Mais espaço para participação foi a defesa feita pelo advogado social Felisberto Seabra Luisi, que representa no conselho a Região de Planejamento 1, que abrange o Centro de Porto Alegre e bairros no entorno. "Para dar certo e ter sustentabilidade, o Programa tem que ser feito com as pessoas. Especialmente com os moradores, que conhecem o Centro", defende. Felisberto afirmou quando se constrói um projeto coletivo, assumimos compromissos.
As mudanças na região do Centro, segundo ele, precisam acontecer a partir de suas praças, restaurando assim a antiga vida nestes espaços. Felisberto disse que o problema de segurança, por exemplo, é da cidade e não só da região centro.
Sobre a questão da verticalização das edificações, o advogado diz que não é contra, desde que ela não esconda o patrimônio cultural. “Temos tantos prédios abandonados, como o da saudosa Confeitaria Rocco, ou seja, existem infinitas possibilidades de atrações que precisam ser potencializadas”.
Felisberto Luisi encerrou sua fala destacando que o Centro sempre foi um lugar acolhedor e de carácter democrático. “Eu defendo a habitação de interesse social na região, sou advogado de ocupações, pois acredito que é uma forma de resistência aos que não exercem a função social”, disse. “A RP1 não exclui a população!”, exaltou.
Rafael Passos, presidente do IAB RS, criticou o Programa, dizendo que a premissa de que o Centro Histórico é degradado está equivocada. “São apenas algumas áreas e não o seu todo. Isso embasa um discurso fora da realidade”, analisou. Para Passos, a missão do Programa também não foi discutida com a comunidade, pois tem foco apenas no Centro como atrativo turístico. “Isso precisa ser mais bem avaliado. Turismo é a melhor opção para o Centro? Turismo para quem?”, questionou. Mas para ele, existe sim uma possiblidade para um turismo interno. O Museu de Percurso do Negro traria por exemplo uma ancestralidade, onde toda a população negra da capital se identificaria com uma memória a contar.

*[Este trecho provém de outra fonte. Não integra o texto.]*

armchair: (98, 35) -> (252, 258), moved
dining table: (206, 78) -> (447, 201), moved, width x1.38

Outro aspecto destacado por Passos foi o da habitação de interesse social. “É fundamental que a Secretaria Municipal de Habitação e Regularização Fundiária tenha mais protagonismo no Programa, pois agora é o momento de se pensar uma política habitacional para a região”, destacou o presidente do IAB RS.

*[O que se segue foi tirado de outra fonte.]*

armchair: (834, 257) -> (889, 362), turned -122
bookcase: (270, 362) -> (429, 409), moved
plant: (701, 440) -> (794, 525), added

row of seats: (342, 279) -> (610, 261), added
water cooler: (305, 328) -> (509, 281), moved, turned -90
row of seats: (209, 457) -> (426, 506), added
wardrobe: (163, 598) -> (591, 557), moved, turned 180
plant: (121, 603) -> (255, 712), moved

Para ele, também é preciso pensar se haverá daqui para a frente um esvaziamento de atividades de serviços em edifícios comerciais. “Por que que não destinar estes lugares para a habitação de interesse social? Existe demanda para isso”, analisou Passos, lembrando o caso de Montevidéu, que tem no seu centro histórico (um lugar turístico), diversas áreas com esse foco e que contribuem para a vitalidade da região.
A mobilidade foi abordada pelo presidente do IAB RS como uma questão grave no Centro. “O adensamento agravará ainda mais os problemas de mobilidade. É imprescindível que trate essa pauta de forma estrutural”, alertou. Ele percebe que o Programa vai tratar de ações pontuais, que por sua vez, vão agravar problemas estruturais. Passos observa que nem mesmo para um bom trabalho técnico os 40 dias previstos no Programa serão suficientes, muito menos ainda para um debate público, que para ele é fundamental. “Somos favoráveis que exista um programa, mas não de reabilitação, porque o centro é hábil, ele precisa é de melhorias”, esclareceu.
“Nós vamos cobrar todas essas questões no devido momento”, avisou Rafael Passos. “Temos ideologias, sim temos, mas temos uma técnica!”, encerrou.